Back in the 1960s, in the run-up to federal requirements for warning labels on cigarettes, regulators and public health advocates were indeed able to prove that nicotine was addictive, that tobacco companies used flavorings and additives to increase appeal, and that smoking played a causal role in lung cancer, emphysema, and heart disease.

But tobacco was a relatively simple variable. Given the variety and complexity of UPFs, this type of proof will be a lot harder. Since there are no clear harm thresholds established for many chemicals used in food, it would be very difficult to definitively prove disease causation, or intentional corporate violation of established safety guidelines.

The companies named in the San Francisco suit have yet to comment on it, though FoxBusiness cites a fairly generic statement from the Consumer Brands Association, a food industry trade group, stressing that there is “currently no agreed upon scientific definition of ultraprocessed foods and attempting to classify foods as unhealthy simply because they are processed, or demonizing food by ignoring its full nutrient content, misleads consumers and exacerbates health disparities.”

A Patchwork Approach

If the San Francisco Supreme Court rules in favor of the plaintiffs–and assuming the decision is not reversed in an appeals court–it would set a bold precedent, one that could be emulated by other cities.

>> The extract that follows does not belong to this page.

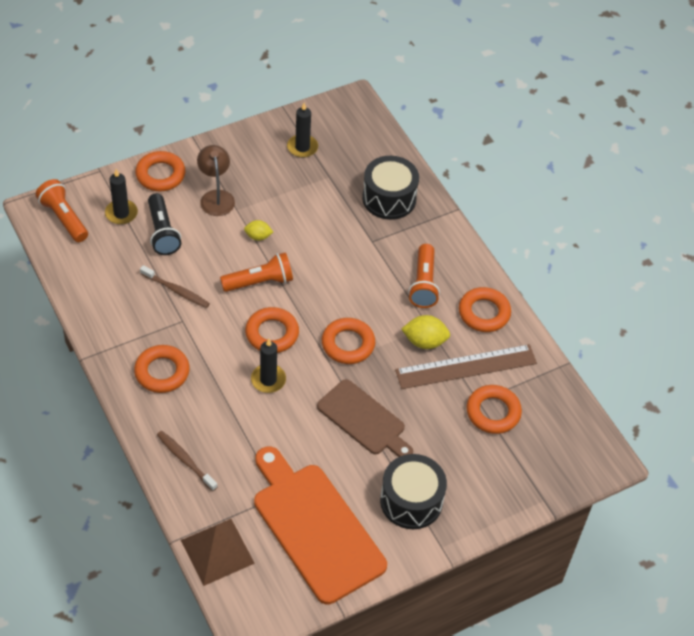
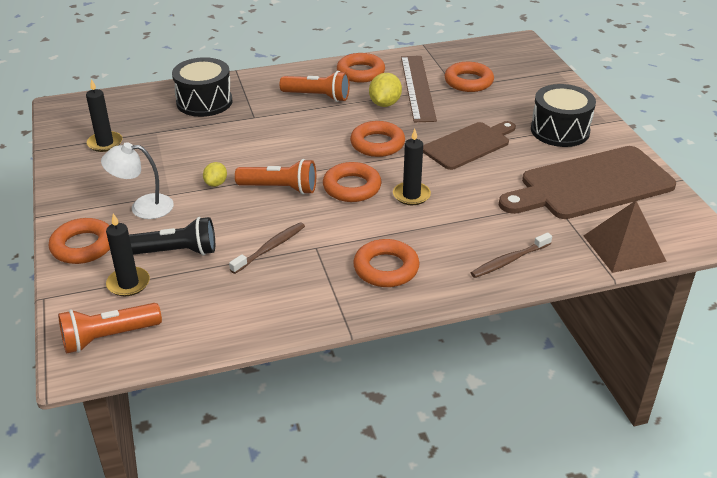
camera: 75 degrees left, 15 degrees down
brown lamp [197,145,235,216] -> white lamp [101,142,174,219]
orange flashlight [220,253,293,292] -> orange flashlight turned 105 degrees clockwise [235,159,316,195]
orange cutting board [254,446,387,605] -> brown cutting board [499,146,676,219]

But municipal or state-level actions like this–especially in the absence of clear federal guidance–beg major questions. How are food manufacturers to respond to multiple, potentially divergent local level rulings? Why are certain companies sued, while others selling equally questionable products, are not? Is the nation’s public health well-served by a patchwork of different state or municipal requirements, labeling guidelines, and penalties?

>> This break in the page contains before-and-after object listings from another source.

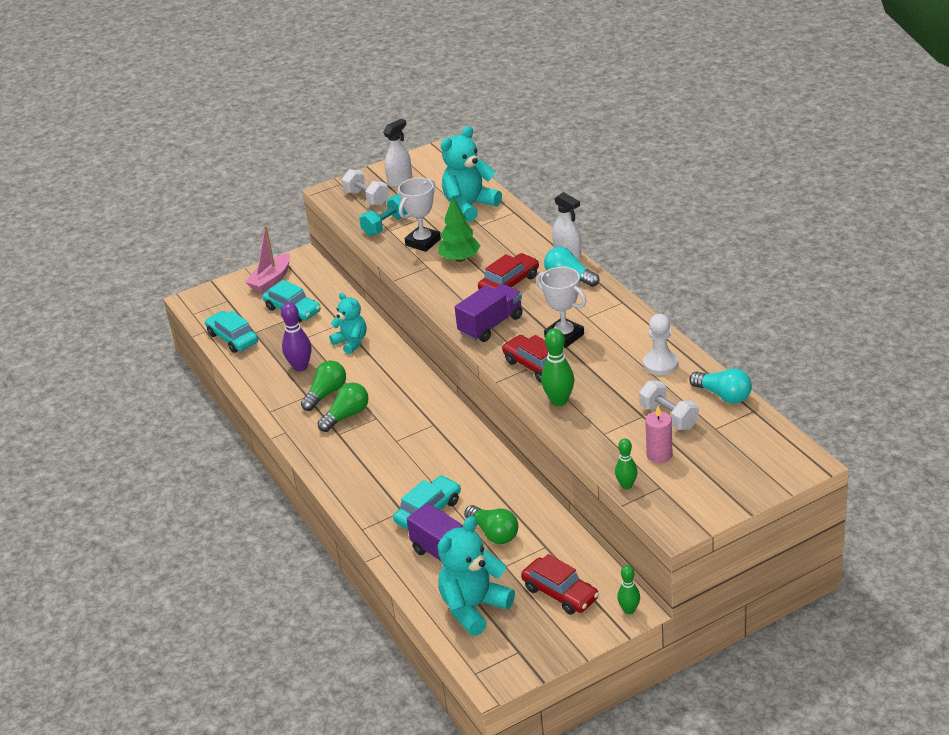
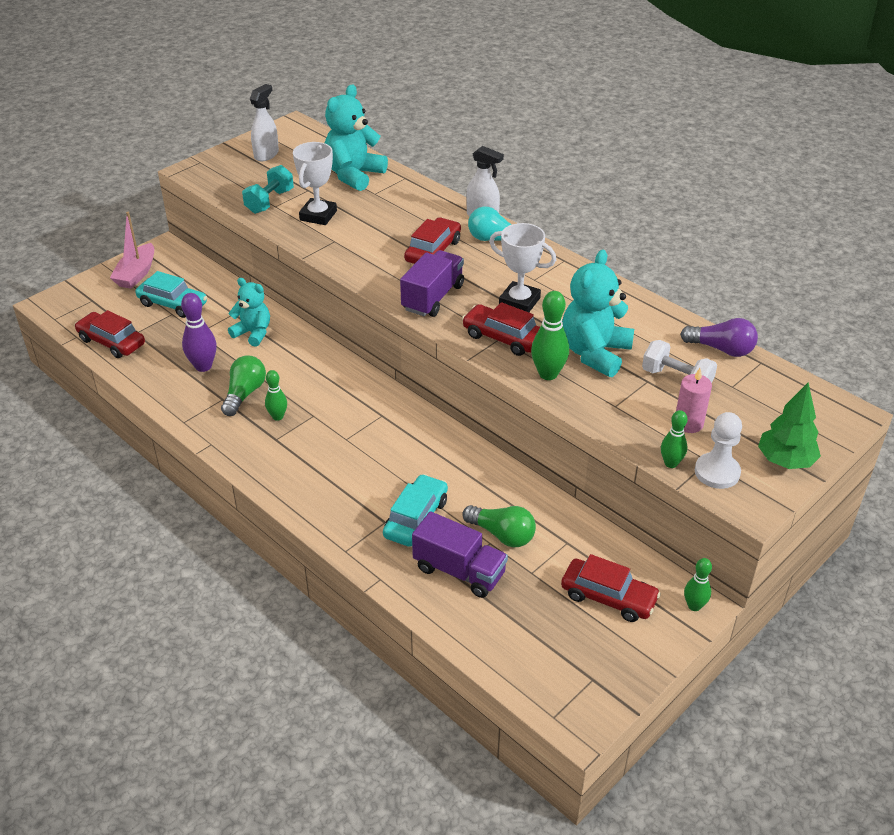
camera: 20 degrees left, 5 degrees up
turquoise car [205,311,258,353] -> red car [75,310,145,358]
green light bulb [318,383,369,432] -> green bowling pin [265,370,287,421]
white dumbbell [342,169,389,206] -> none
green tree [438,196,480,262] -> green tree moved to [758,383,821,469]
turquoise teddy bear [438,516,515,636] -> turquoise teddy bear moved to [562,250,634,377]
white pawn [643,314,678,375] -> white pawn moved to [695,412,742,489]
turquoise light bulb [689,368,752,404] -> purple light bulb [680,318,758,357]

Like it or not, the processed food industry is a major factor in the US economy. The ten companies named in the San Francisco suit employ roughly half a million Americans. Combined they generate upwards of $400 billion in annual revenue, representing approximately 1.4% of the US total GDP. Any move–federal, state, or local–that forces major changes in food industry business models could have unintended social and economic consequences. That’s not a reason to simply uphold status quo, but it’s important to keep in mind.

The intention behind the San Francisco lawsuit are noble, and it certainly reflects the widespread public desire to improve our food and reduce the ghastly burden of chronic illness. No doubt the suit will amplify public awareness of the UPF issue, and the move won’t go unnoticed by RFK Jr’s MAHA committee. The question is, whether such a move will achieve its broader aims, and whether this is the best way to go about it.